MB ChB, MD, MRCP, MSc, FRCP

 

clip_image002

Ernest was born in 1899, the son of Mary Hannah SYKES (daughter of Edwin Sykes) and Charles CHAMBERLAIN, a druggist/chemist in Warrington.

The above picture shows him in 1917, apparently at the time of his having qualified at Cranwell as a Royal Navy pilot, with the rank of Sub-Lieutenant.

In 1921 qualified as a physician at Liverpool University and later became medical registrar at the Liverpool Royal Infirmary. By 1925 he held a senior appointment at the Royal Southern Hospital, Liverpool, as physician to outpatients and to the cardiology department.

In 1929 he married Jane Theresa HUGHES and they had one son, Anthony.

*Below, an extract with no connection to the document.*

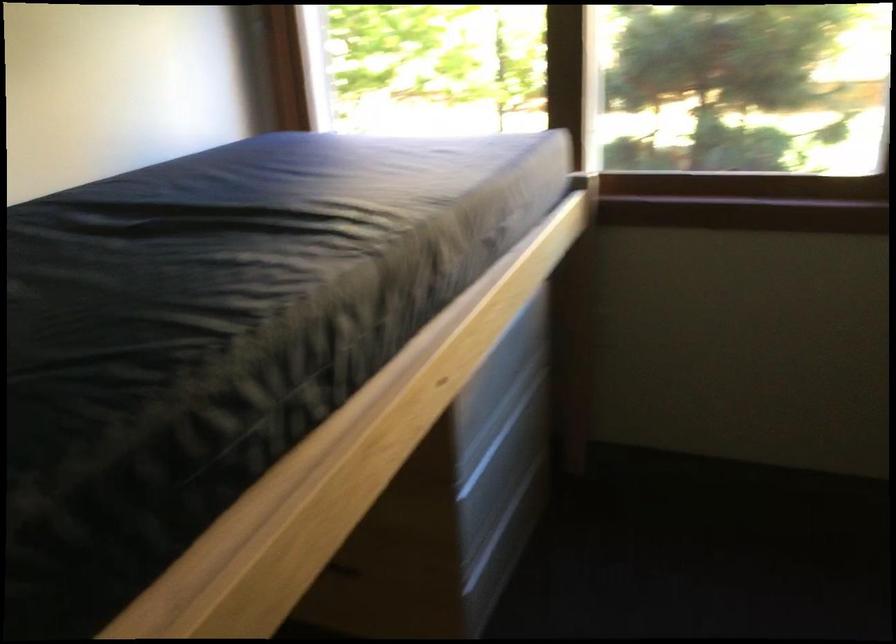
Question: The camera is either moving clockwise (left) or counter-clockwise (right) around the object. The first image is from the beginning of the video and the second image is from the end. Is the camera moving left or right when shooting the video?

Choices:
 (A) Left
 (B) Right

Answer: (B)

In 1933, he returned to the Liverpool Royal Infirmary and with his colleague, Wallace Jones, developed the Heart Department and was instrumental in the naming and development of Sefton General Hospital, in 1948. He also developed and became the first director of the Liverpool Regional Cardiac Centre.

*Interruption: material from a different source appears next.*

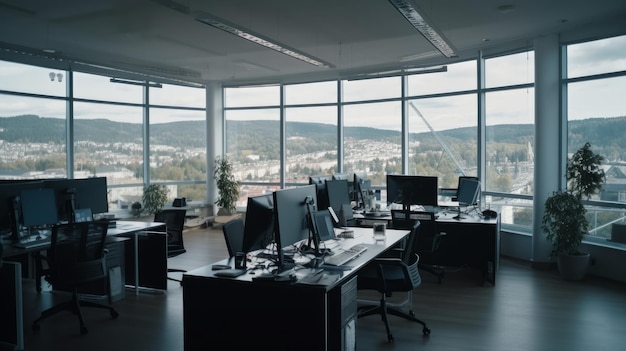
The image size is (626, 351). Identify the location of white ceiling in office. [x=310, y=18], [x=349, y=43], [x=177, y=43], [x=476, y=19].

Ernest went on to a distinguished medical career (MD, MSc, FRCP) at the Royal Southern Hospital in Liverpool and was the author of numerous, influential medical books. His entry in Munk’s Roll (a list of obituaries of former Members of the Royal College of Physicians, London) records that he ‘was a man of great tolerance and courtesy, diffident in manner, fastidious to a fault’ and that his personal and professional life were combined in his ‘gracious hospitality, the Bentley car, the foreign visits and holidays, the love of nice things and distaste for the second rate’.

He died on 9th February 1974 and was buried at Ffestiniog churchyard, a town he had loved and where he had had a weekend farm retreat.

His former home, a Georgian townhouse, at 72 Rodney Street, Liverpool, now operates as a private medical practice in what is described as ‘the Harley Street of The North’.